Most people think -5% is danger, 0% is break even and 5% is good.

I say 10% is 0, 5% =-5% and -5% = -10%.

Put another way, if a zombie was nibbling at your face but there be zombies ahead too, would standing still be less risky or more risky than running away?

Inaction is risk.

This is why I started with stocks and shares, why I learned to stomach volatility, and when I started to understand the mechanics of our money and why it inflates while the rich get richer, and when I compared this to the fundamental basic principles of Bitcoin, I don't see why no one else sees it like I do.

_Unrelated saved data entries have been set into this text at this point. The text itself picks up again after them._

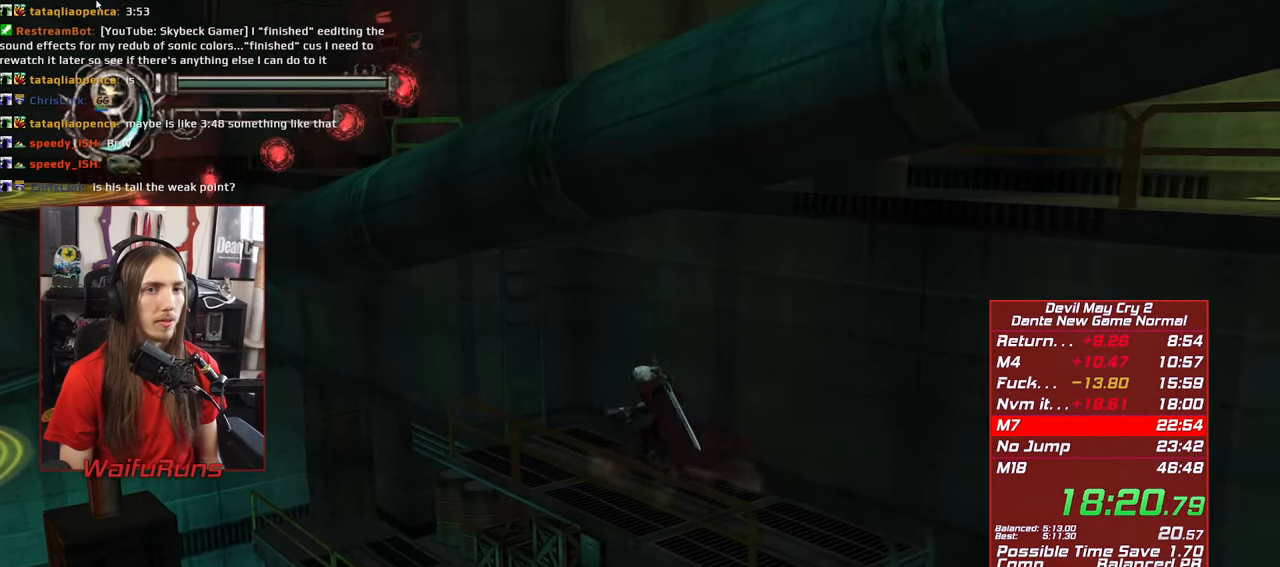
{"buttons": [], "left_stick": "up-left", "right_stick": "center", "events": [[267, "A", "up"], [334, "A", "down"], [434, "A", "up"]]}
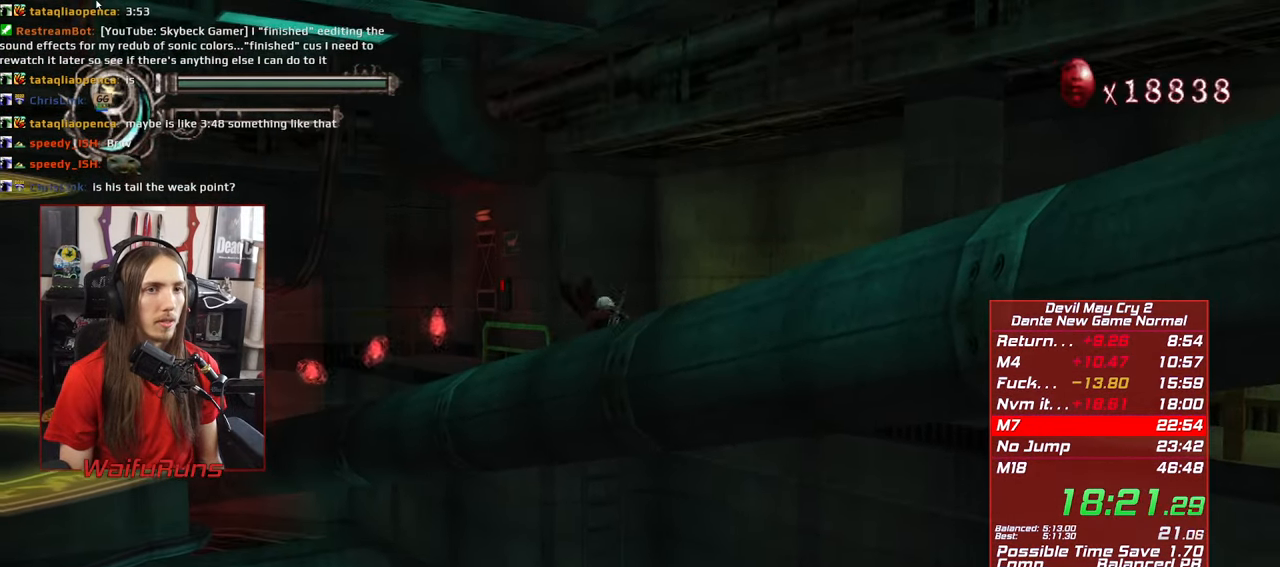
{"buttons": [], "left_stick": "up-left", "right_stick": "center", "events": []}
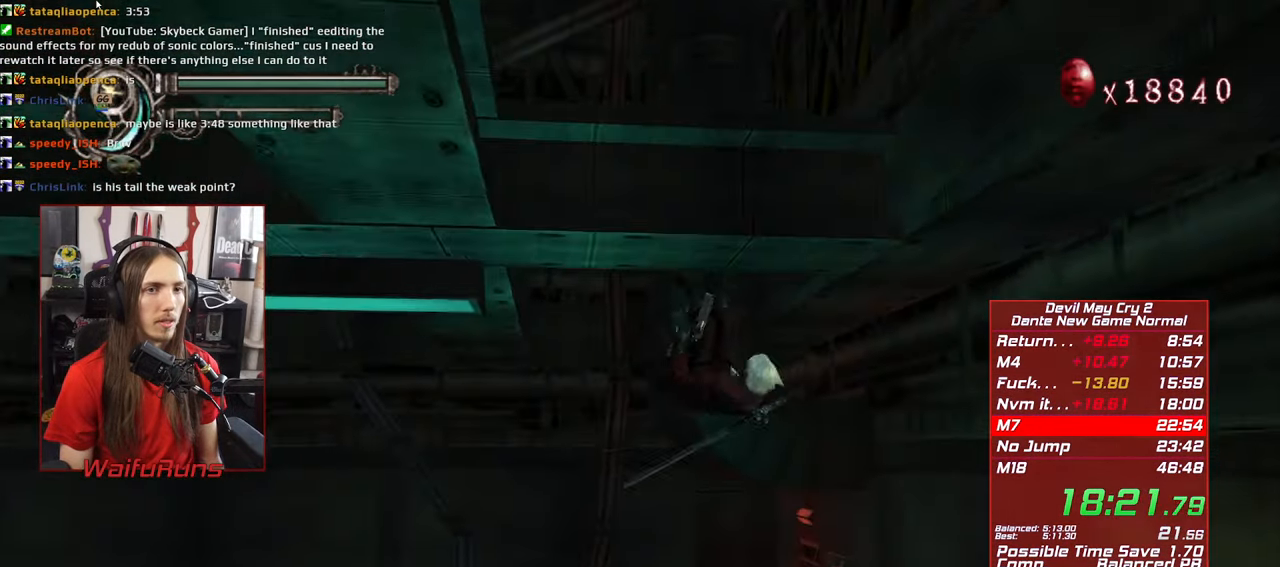
{"buttons": [], "left_stick": "center", "right_stick": "center", "events": [[400, "left_stick", "center"]]}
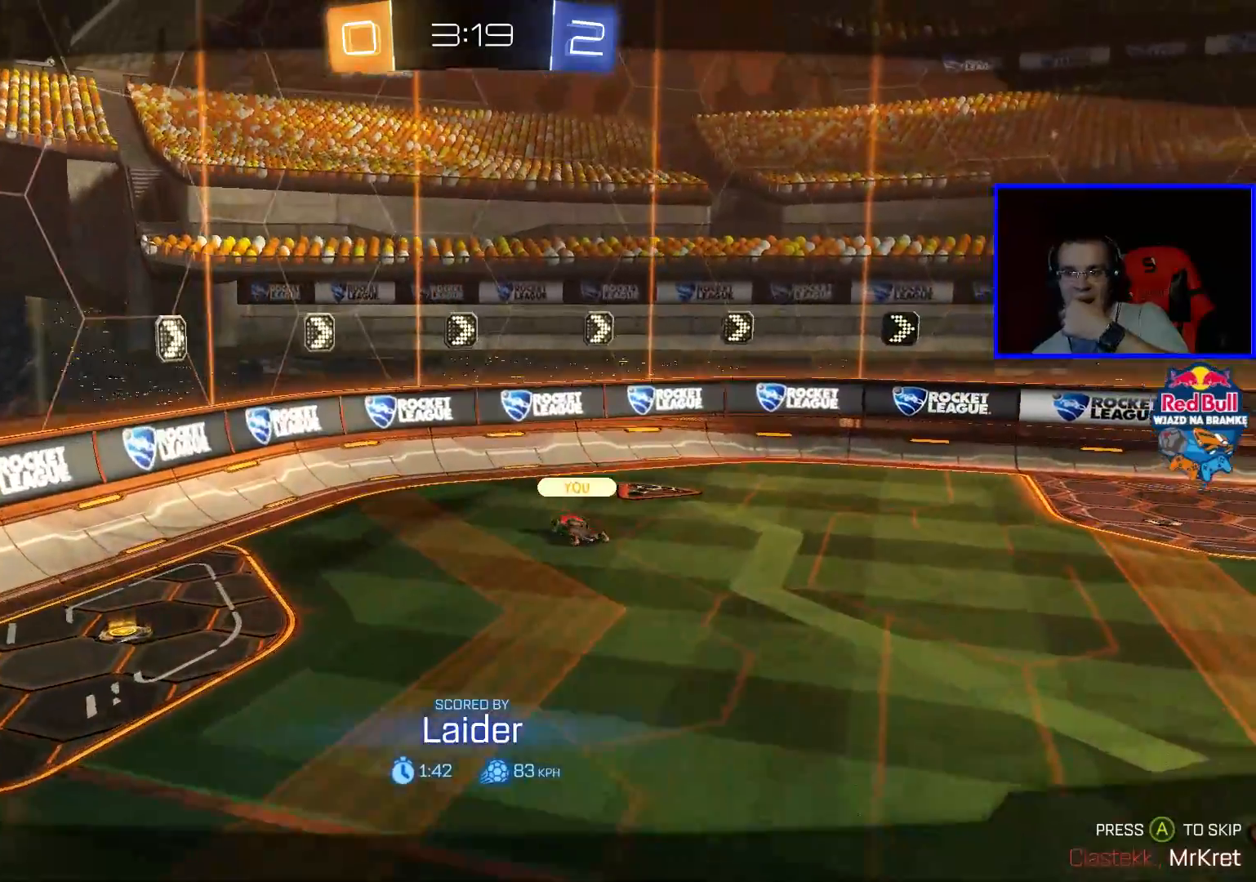
Gameplay with a controller (Xbox layout); each line is a JSON object with the inputs held at the frame after it. "events" lists button and stick changes between this image and that frame as [ms after this image, input, new state], when the widget could be followed in between.
{"buttons": [], "left_stick": "center", "right_stick": "center", "events": [[100, "A", "down"], [267, "A", "up"]]}
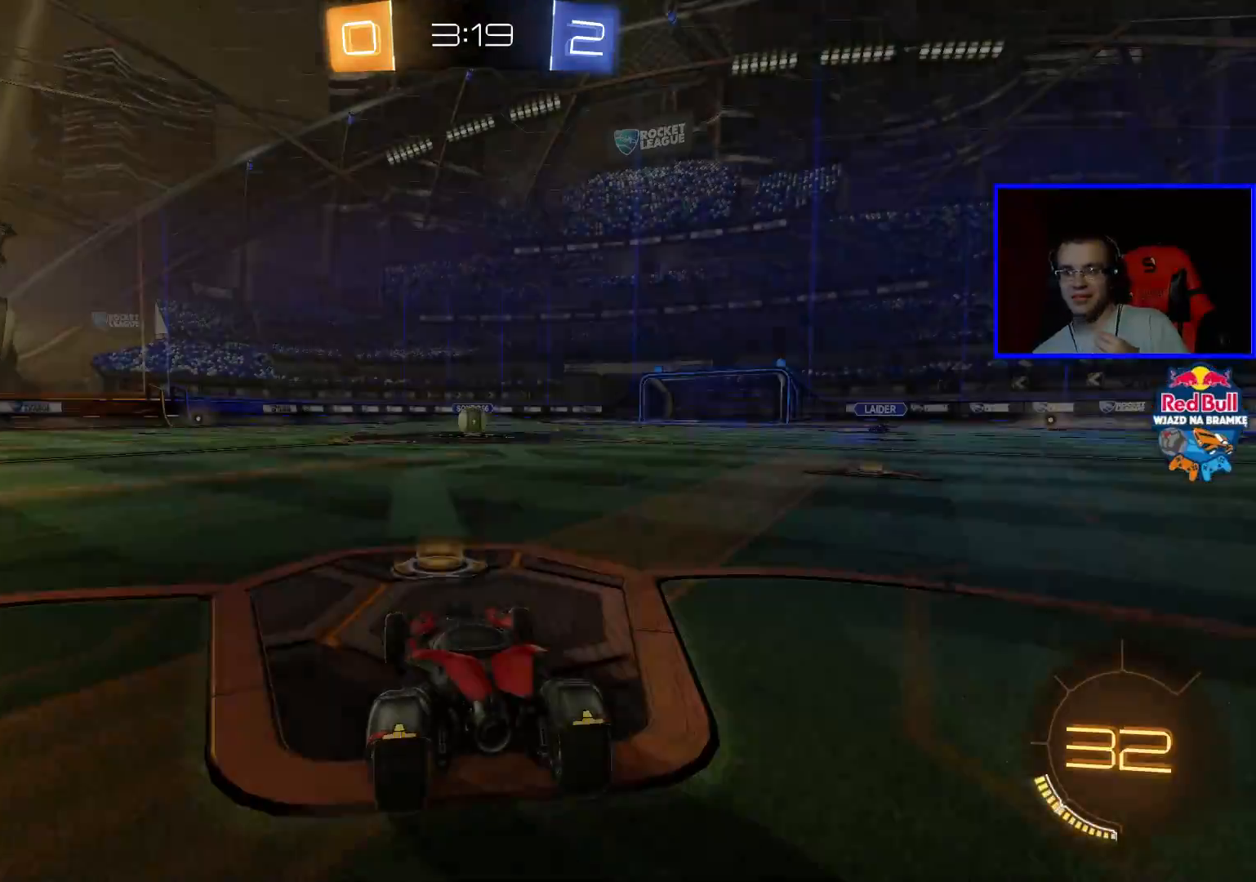
{"buttons": ["R2"], "left_stick": "center", "right_stick": "center", "events": [[367, "R2", "down"]]}
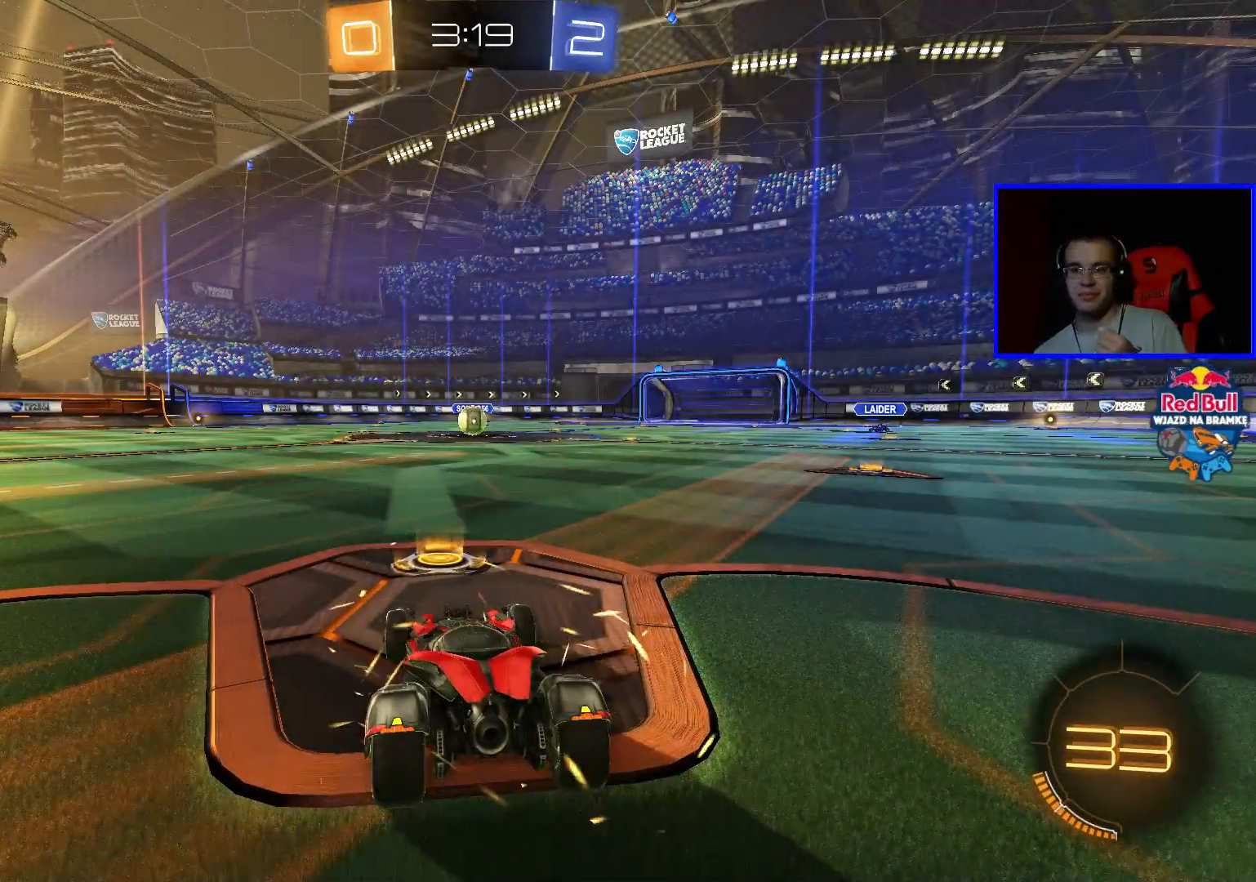
{"buttons": ["R2"], "left_stick": "center", "right_stick": "center", "events": [[217, "Y", "down"], [317, "Y", "up"]]}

If earning and saving in cash and using credit and stocks to keep up is climbing a mountain, saving in Bitcoin is standing in a lift that goes up and down but:

1. You're just standing...

2. It is also climbing the mountain

I think this is why so many people link Bitcoin to The Matrix. So many matrix memes in the space:

https://www.youtube.com/watch?v=nOh-7SzI6gM

Add to that the understanding of how globally systemic and evil money is, it is great to opt out and a nice bonus when it seems to appreciate in value, but I can't wait 'till I can use it day by day and not support government funded wars and rich people's money games.

/rant.

GM.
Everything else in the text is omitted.